A song for boys, 'The Valiant Knight,' words by Peter Brett, has a good tune, suitably bold and direct, which should make a ready appeal
. "The Musical Times" January 1937.
- 1937 – Fear no more the Heat of the Sun (part-Song for S.A.A.T.B.), words by William Shakespeare.
- 1937 – Trotting. (Unison song for junior boys), words by Muriel Rodney.

===Instrumental solo===
- 1937 – Country Tune (for violin and piano).

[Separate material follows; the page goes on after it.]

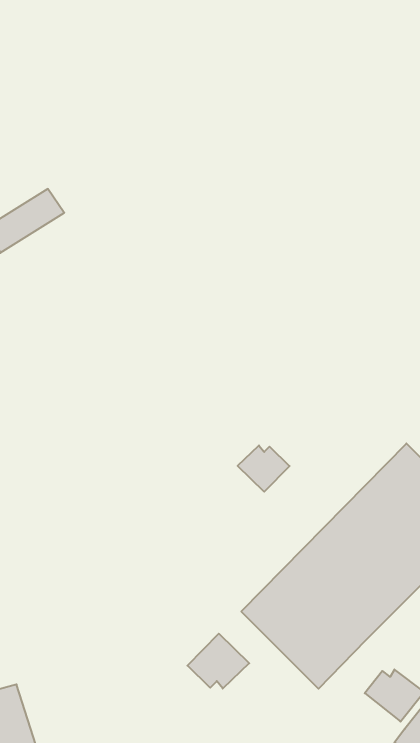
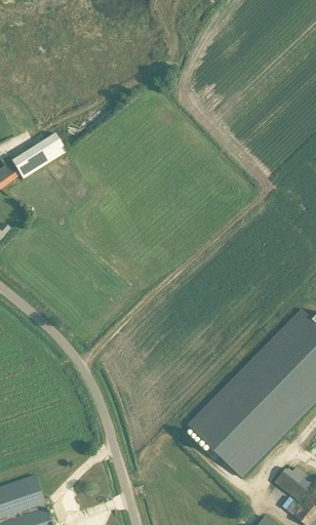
building: [238,445,290,492] -> none
building: [187,634,249,689] -> none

===Instrumental ensemble===
- 1929 – String Quartet in D-minor; Durham University BMus examination exercise.
- 1936 – A Little Christmas Piece. (For violins and piano. Series: Elementary and School Orchestra Series for Violon and Piano. Grade Two. No. 11).
- 1935 – A Suite of Four Pieces: for school percussion band (piano, triangles, cymbals, tambourines, drums).
- 1935 – Children's Suite 1. Gyp's Courante. 2. Rosemary's Sarabande. 3. Barbara's Minuet. 4. Nell's Gavotte. 5. Michael's Bouree (for strings and piano).

===Opera===
- 1932 – Drake. Libretto by W. G. Lennox.

===Organ===
- 1932 - Allegretto. Novello's Selected Pieces for the Organ. Vol. 4 (1932) NB Mo.5 of "Five Little Organ Studies"
- 1934 – Five Little Organ Studies: 1/ Allegretto; 2/ Andante; 3/ Allegro; 4/ Presto; 5/ Allegretto.
The composer described the music thus: "These Studies have been specially written for organ students in the earlier stages. It is assumed that such students have already a sufficient keyboard dexterity: the Studies are designed to assist them in the essentials of organ playing—the use of more than one manual, the management of stops, and the technique of the pedals." A reviewer noted: It is a pleasure to welcome a new and accomplished hand [...] The studies have real musical value: many less attractive things are used as voluntaries and recital items. The composer's happy management of three-part writing is a feature. "The Musical Times" December 1934.
- 1934 – Herzliebster Jesu; Vater unser : two chorale preludes.
The first is in the Bach manner, yet with points of originality.The melody is given to a Great solo stop in the tenor, between flowing passages on the Choir Gedact in the same register; the accompaniment consists of Swell chords (with a figure that recalls the 'spirit in heaviness' theme of Bach) and a pedal chiefly of repeated quavers, with occasional allusions to the figure. The scheme is well-managed, with deeply expressive results. The 'Vater Unser' piece is a genuinely original conception, in which the melody is soloed on the a Great as a constituent in a fine polyphonic texture. There is some bold harmony, a real climax is achieved midway, and the piece, short as it is, leaves a powerful impression. The composer has evidently gone to school in the best of company, and to some purpose. She has ideas, and writes like a composer who is also a player. Her future work will be looked forward to by all who have an instinctive sense for work that is really individual.
"The Musical Times" December 1934.

- 1935 – English March.
Margery Moore has already attracted a good deal of favourable attention by a pair of striking chorale preludes and some well-written easy studies. Her 'English March' shows that she is ale also to write in popular style. March is modal in character, and mainly staccato. […] The piece is really an alla marcia postlude
. "The Musical Times" March 1935.
- 1936 – Two pieces for the organ : Pastoral [and] Paean.

===Piano===
- 1936 – The Merry Midshipman : a book for boys. Four short pieces.
- 1937 – Air on the G string / J, S. Bach ; arranged for two Pianos.
- 1938 – The Piping Shepherds : four little pieces.
These pieces are amongst the most expressive miniatures written for the piano in recent years. Brimful of invention, with pleasing rhythmic melodies, they have live part-writing and an attractive, wistful tenderness
. From an advertisement in "The Musical Times". September 1938.